"Behind precision agriculture is the idea that we should bring only what is strictly necessary."
Two years ago, engineers from the Orange Labs site in Lannion, Côtes-d’Armor, decided to take a look at smart agriculture. A new field in which to experiment with data recovery solutions while helping a sector that sometimes struggles to embrace new technology. Brittany’s chamber of agriculture gave them a set of pig farming data from three experimental stations in its area. It also gave them an expert with whom to discuss the needs of pig farmers and the specificities of zootechnical data. You’ve heard of Big Data – now here’s Pig Data!
Lannion researchers then began working on the “Pig Data Solution” project, in collaboration with their colleagues at Orange Labs Sophia Antipolis who specialize in data analysis and processing. They firstly discovered that pig data cannot be exploited by data processing software. So they decided to develop a mobile app. Its aim? To enable pig farmers to enter data using their smartphones which can now be directly exploited by IT tools.
“And then we wanted to go further,” says Yvan Picaud, research and development engineer at Orange Labs Lannion. “We thought it was important to simplify the actual use of this app with contextualization. In a porcine maternity unit, for example, when a producer puts the phone over the light that illuminates the animal’s compartment, the file is automatically retrieved and the relevant information can be entered.
It’s made possible by Li-Fi, a wireless communication technology that uses light.
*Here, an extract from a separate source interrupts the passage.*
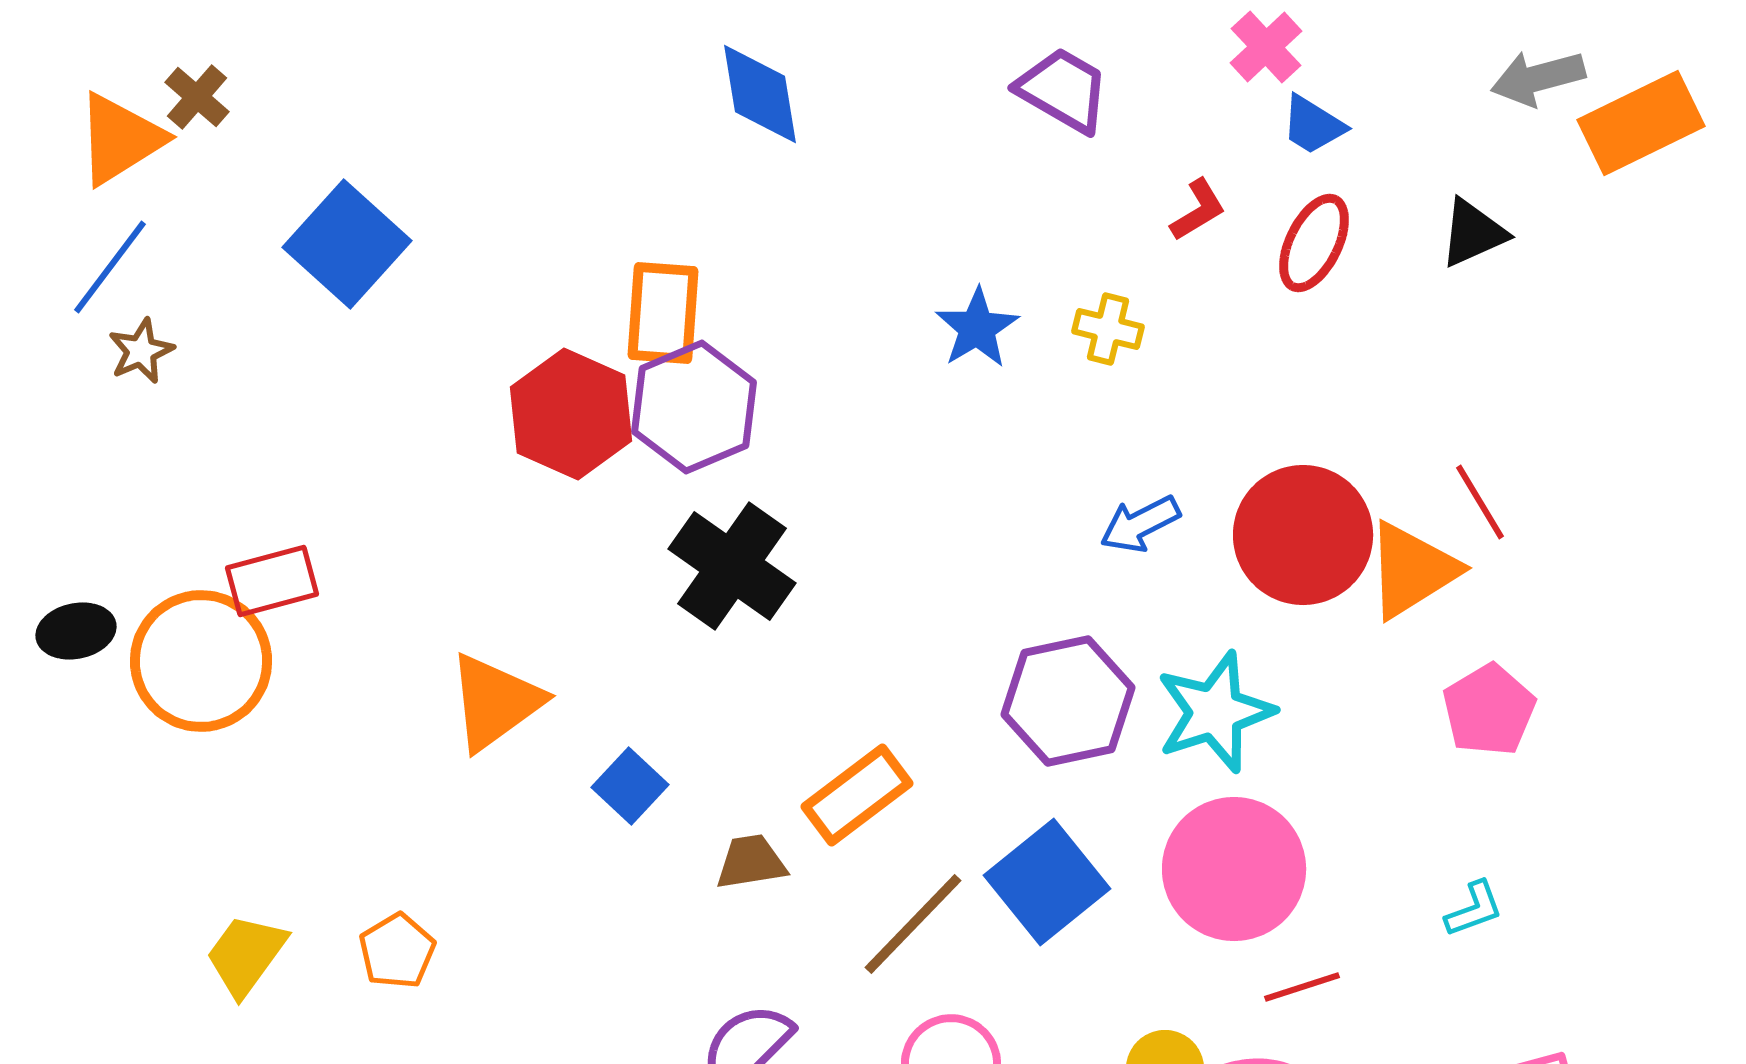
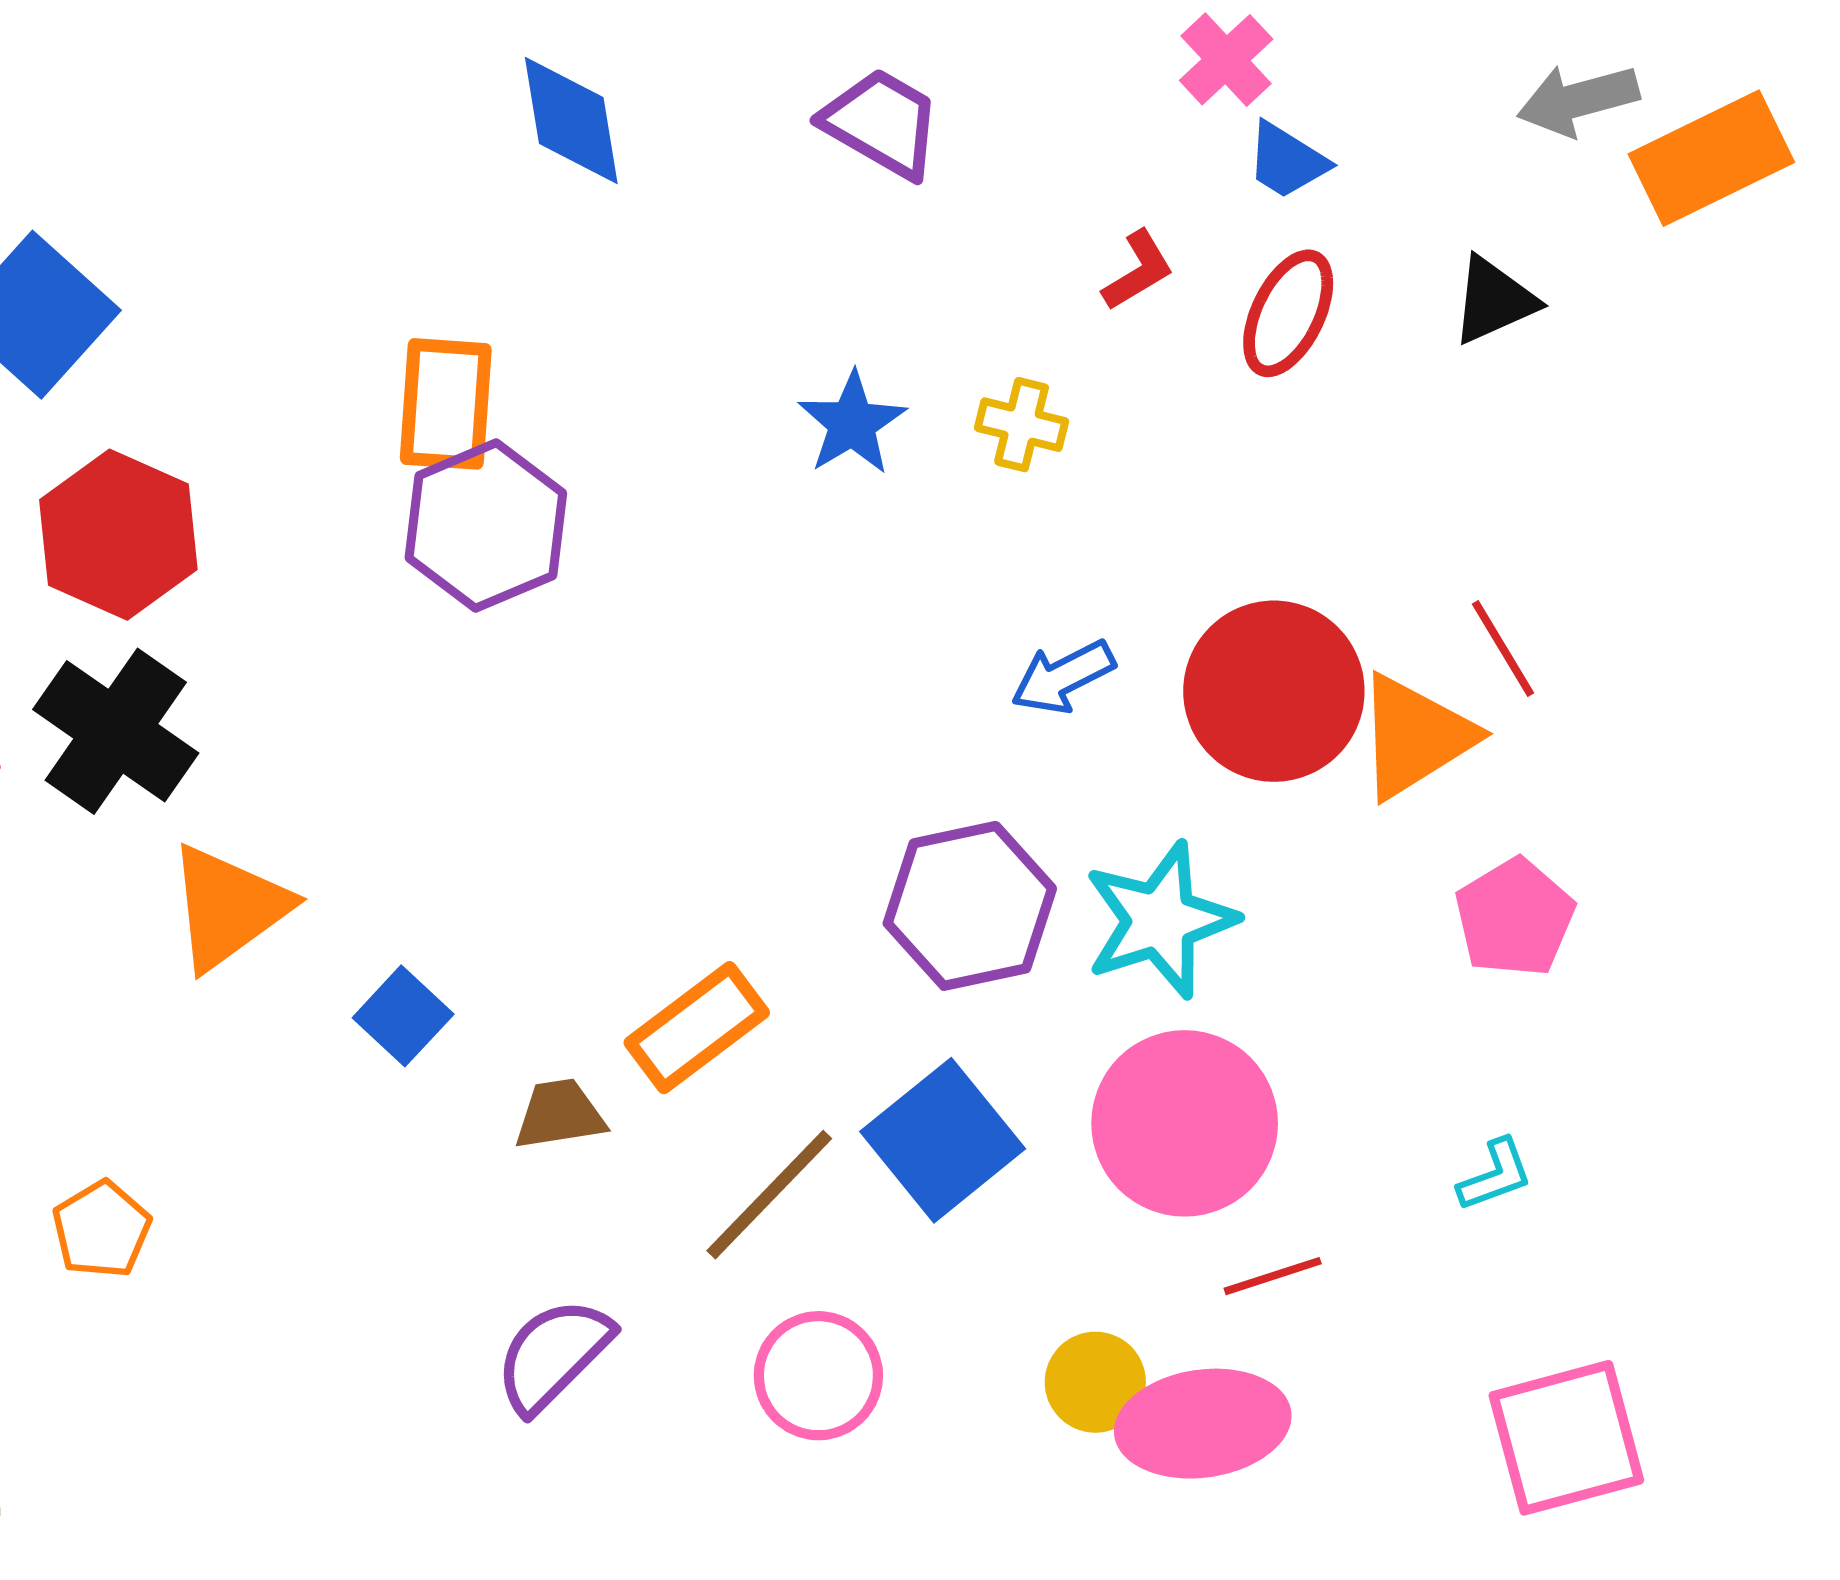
purple trapezoid: (1063, 90) -> (882, 123), moved
red hexagon: (571, 414) -> (118, 535), moved
black cross: (732, 566) -> (116, 731), moved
As Internet connection problems are frequent on farms, Li-Fi particularly interests the Lannion laboratory. “The advantage is that the connectivity is where the light is,” says Yvan Picaud. “With Pig Data, we are continuing to work on the new connectivity technologies which are our core business.”
Data for sustainable agriculture
But what do you do with all the zootechnical data that is collected? How can it be exploited, that is made intelligible and useful, by farmers? In Lannion and Sophia Antipolis, the two teams of researchers have developed visualization tools – tables, dynamic graphics, etc. – in order to “translate” the raw data into legible information for the pig farmers. In addition, statistical algorithms give them information about the conditions that improve their production.
Researchers have been working on data with an impact on the consumption index. This is an essential indicator for pig farmers because it measures the efficiency of the conversion of food into production.
“Today, one of the major problems producers have is that only get to know the livestock performance indicators once they are in the slaughterhouse,” explains Yvan Picaud. The final component of the Pig Data Solution is therefore to enable farmers to track the consumption index as closely as possible and allow them to access the information further upstream than is currently the case, and so quickly identify any fall in productivity – or even anticipate it and be proactive.
The challenge? More controlled and reasonable agriculture. “Data analysis provides a far more global view and, thereby makes it possible to improve processes,” he adds. Yvan Picaud is thinking for example about the use of inputs “since behind precision agriculture is the idea that you bring in only what is strictly necessary”.
Still at the prototype stage, the Pig Data Solution has enabled the engineers at Lannion and Sophia Antipolis to demonstrate in a very practical way how experiments carried out in Orange laboratories can help farmers. A prizewinner at Space 2016, the International Exhibition for Animal Production held annually in Rennes, the solution could be extended to other areas.